His early attempts at learning to play musical instruments were not indicative of his later success as a jazz bass player, who many believe to be the greatest. His father purchased him a trombone, which he failed to master. He did, however, have a little more success with the cello, attaining a sufficient capability to be included in the church band. It was a school friend, Buddy Collette, who persuaded Charles Mingus to try out the double bass, the instrument he would ultimately master.

It is not surprising that Charles Mingus became such a good jazz bass player because he had such excellent schooling. He attended formal study with the H. Rheinshagen and the legendary Lloyd Reese. Although Mingus was obviously aware of the extremely valuable nature of these lessons, he attributed his success at mastering the instrument to endless hours of practice and sheer hard work.

It was in the 1940’s that Charles Mingus encountered some of the big names in jazz, and also when he undertook his first professional performance, in a band led by Barney Bigard. Mingus had a short temper and some people believe it was this that caused his sacking in 1943 by Louis Armstrong. It would certainly cause several sackings by Mingus when he came to lead bands. He first recorded as a leader in 1945, and was to become one of very few to do so as a jazz bass player.

Several bands, both large and small, were graced by Charles Mingus’ presence throughout the 1950’s, and he even played with one of his earliest influences, Duke Ellington. It was in this decade that he was to establish himself as a composer, drawing from influences such as Gospel music and Ellington ensemble sound.

Mingus began to hold “Jazz workshops” which enabled young composers to have their new works performed in concert and on recordings, and ranged from four to eleven pieces.

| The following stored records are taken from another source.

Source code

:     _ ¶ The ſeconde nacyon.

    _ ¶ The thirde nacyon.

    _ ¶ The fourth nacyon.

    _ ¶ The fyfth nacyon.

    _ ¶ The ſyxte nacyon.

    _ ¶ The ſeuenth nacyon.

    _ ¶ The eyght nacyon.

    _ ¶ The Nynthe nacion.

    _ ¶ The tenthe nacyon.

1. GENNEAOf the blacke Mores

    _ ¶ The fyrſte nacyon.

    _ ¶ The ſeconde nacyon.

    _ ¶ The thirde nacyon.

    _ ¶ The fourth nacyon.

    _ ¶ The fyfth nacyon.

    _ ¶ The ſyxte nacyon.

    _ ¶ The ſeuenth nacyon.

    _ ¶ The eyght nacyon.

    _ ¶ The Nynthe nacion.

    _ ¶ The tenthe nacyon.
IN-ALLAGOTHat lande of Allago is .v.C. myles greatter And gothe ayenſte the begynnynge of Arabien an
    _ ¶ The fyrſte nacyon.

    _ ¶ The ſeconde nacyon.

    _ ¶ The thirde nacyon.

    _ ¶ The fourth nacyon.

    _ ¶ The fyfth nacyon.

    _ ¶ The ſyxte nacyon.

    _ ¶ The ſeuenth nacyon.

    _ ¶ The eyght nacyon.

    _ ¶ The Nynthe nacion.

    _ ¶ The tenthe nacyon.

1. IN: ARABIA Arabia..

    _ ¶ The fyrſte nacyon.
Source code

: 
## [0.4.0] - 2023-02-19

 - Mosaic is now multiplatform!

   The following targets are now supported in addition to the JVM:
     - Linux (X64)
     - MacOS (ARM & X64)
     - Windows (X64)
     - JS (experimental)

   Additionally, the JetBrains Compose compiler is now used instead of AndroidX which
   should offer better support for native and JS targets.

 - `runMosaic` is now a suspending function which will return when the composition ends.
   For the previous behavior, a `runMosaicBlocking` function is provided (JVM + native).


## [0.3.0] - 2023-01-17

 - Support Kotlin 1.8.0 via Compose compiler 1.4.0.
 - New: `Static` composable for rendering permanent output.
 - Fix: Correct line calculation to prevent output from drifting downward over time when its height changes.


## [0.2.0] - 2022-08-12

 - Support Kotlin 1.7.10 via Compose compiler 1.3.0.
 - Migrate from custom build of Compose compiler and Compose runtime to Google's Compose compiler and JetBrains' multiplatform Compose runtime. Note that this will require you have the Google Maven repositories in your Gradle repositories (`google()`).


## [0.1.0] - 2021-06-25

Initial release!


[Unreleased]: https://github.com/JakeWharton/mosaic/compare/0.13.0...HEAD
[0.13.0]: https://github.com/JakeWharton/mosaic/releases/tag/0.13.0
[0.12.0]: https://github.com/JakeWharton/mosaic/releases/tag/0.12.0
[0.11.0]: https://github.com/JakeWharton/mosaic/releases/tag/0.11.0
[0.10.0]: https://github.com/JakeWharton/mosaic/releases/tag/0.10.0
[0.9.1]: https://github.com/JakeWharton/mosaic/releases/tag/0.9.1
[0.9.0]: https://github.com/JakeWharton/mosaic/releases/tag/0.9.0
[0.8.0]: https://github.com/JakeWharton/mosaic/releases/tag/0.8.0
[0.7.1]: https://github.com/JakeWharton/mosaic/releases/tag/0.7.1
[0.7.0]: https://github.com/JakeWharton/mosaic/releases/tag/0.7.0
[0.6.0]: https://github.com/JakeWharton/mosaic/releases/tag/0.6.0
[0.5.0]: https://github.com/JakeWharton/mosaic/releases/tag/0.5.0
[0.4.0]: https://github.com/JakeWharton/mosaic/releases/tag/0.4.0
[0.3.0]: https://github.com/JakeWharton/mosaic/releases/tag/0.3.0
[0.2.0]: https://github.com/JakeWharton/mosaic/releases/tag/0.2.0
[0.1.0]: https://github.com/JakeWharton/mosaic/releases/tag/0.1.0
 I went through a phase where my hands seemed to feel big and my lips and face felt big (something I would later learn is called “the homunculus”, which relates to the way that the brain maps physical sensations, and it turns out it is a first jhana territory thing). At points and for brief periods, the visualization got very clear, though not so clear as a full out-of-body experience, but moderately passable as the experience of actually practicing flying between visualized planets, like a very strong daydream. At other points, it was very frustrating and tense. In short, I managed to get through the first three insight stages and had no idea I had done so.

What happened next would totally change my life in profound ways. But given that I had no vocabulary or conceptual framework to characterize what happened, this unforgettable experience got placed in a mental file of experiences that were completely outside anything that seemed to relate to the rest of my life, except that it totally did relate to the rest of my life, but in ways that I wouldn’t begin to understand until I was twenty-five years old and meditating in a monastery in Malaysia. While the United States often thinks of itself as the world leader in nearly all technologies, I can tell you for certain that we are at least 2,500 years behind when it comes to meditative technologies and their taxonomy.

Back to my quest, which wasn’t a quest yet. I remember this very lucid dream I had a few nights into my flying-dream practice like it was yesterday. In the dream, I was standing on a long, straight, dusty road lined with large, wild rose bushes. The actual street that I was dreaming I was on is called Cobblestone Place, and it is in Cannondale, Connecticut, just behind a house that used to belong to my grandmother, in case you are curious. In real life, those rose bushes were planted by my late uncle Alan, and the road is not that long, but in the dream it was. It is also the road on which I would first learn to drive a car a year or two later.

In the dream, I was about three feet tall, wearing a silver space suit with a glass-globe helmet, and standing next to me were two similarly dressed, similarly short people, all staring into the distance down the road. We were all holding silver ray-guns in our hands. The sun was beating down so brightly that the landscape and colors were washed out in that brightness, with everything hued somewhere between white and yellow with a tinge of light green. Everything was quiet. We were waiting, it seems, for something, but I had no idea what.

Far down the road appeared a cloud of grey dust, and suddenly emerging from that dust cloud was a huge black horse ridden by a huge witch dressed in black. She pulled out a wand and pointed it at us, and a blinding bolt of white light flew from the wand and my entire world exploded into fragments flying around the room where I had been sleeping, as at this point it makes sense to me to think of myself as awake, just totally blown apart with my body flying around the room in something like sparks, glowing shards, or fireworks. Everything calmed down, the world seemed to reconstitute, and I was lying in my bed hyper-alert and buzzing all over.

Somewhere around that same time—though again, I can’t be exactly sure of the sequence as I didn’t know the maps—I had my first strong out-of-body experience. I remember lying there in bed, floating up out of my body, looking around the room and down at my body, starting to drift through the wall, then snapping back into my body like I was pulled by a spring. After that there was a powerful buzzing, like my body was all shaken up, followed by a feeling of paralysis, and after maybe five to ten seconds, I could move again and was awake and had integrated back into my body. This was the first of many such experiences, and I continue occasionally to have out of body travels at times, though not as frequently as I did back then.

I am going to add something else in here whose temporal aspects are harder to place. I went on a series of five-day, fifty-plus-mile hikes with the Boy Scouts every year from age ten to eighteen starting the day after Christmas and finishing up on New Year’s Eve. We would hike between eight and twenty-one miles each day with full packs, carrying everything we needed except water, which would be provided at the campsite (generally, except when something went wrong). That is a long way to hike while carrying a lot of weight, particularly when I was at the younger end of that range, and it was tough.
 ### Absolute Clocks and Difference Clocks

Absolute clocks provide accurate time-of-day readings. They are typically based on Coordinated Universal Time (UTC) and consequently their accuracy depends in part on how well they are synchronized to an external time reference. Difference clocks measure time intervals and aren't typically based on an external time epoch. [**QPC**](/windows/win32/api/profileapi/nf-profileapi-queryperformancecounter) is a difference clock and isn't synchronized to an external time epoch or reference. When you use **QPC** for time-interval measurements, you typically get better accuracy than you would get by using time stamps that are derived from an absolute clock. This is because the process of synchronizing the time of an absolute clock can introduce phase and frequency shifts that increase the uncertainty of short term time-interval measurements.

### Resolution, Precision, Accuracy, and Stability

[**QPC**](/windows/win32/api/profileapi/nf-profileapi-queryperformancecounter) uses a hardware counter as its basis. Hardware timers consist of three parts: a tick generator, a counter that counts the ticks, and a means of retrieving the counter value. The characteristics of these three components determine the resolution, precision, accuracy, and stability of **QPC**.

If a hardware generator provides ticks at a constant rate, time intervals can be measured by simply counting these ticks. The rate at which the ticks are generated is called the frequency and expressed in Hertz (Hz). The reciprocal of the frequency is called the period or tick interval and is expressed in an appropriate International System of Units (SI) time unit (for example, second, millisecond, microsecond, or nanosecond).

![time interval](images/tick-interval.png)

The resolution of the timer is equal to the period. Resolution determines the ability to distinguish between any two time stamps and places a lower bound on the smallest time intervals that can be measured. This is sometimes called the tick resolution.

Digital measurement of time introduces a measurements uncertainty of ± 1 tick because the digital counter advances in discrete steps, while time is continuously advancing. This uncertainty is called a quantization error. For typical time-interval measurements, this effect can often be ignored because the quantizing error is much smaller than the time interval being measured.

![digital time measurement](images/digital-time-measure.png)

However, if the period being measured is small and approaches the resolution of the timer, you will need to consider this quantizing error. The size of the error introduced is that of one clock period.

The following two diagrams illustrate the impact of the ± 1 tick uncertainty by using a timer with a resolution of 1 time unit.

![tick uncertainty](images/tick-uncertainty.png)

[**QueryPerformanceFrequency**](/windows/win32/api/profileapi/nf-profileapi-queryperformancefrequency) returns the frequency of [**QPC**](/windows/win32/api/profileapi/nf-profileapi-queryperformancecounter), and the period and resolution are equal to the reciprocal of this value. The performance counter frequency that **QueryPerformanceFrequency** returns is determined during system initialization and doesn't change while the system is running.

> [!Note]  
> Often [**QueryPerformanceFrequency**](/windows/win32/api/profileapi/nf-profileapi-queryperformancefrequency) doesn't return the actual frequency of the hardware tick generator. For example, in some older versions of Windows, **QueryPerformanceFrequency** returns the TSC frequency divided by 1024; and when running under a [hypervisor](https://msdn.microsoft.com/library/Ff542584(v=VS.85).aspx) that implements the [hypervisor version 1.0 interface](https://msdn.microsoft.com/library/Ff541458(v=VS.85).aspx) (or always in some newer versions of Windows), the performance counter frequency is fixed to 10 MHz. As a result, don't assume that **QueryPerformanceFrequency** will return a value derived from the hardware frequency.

He became a leader of bands because he believed the double bass to be as worthy as any other instrument, and therefore at the forefront of the music. It was through this belief that Charles Mingus developed “conversational” approach to music, where the supporting instruments would respond to the music of his double bass, as if in conversation. This approach often meant a lot of improvisation, which Mingus was a fan of. It led to some of his best work as a jazz bass player, and it is testament to his character that, although frowned upon by other members of the jazz fraternity, he persevered with that style.

From the mid sixties onwards Charles Mingus suffered from a deterioration in both physical and mental health, and it was at this time that he had a complete break from music. However, he made a comeback in the early seventies coinciding with the release of his autobiography – Beneath The Underdog. He toured all over the World, as a double bass player, up until 1977 when he was diagnosed with Lou Gehrig’s disease, which affected the nervous system. Bravely he continued working, even when confined to a wheelchair, and died in 1979 unable to help in the completion of a project with Joni Mitchell.

Mingus’ masterpiece, “Epitaph”, so called because he never believed it would be performed until after his death, was performed on the tenth anniversary of it by a thirty-piece band. It was highly critically acclaimed, with the New Yorker saying it “ranked with the most memorable jazz events of the decade. A clue to what a masterful jazz bass player he was lies in the fact that his entire lifeworks of scores and memorabilia are in the possession of the Library of Congress.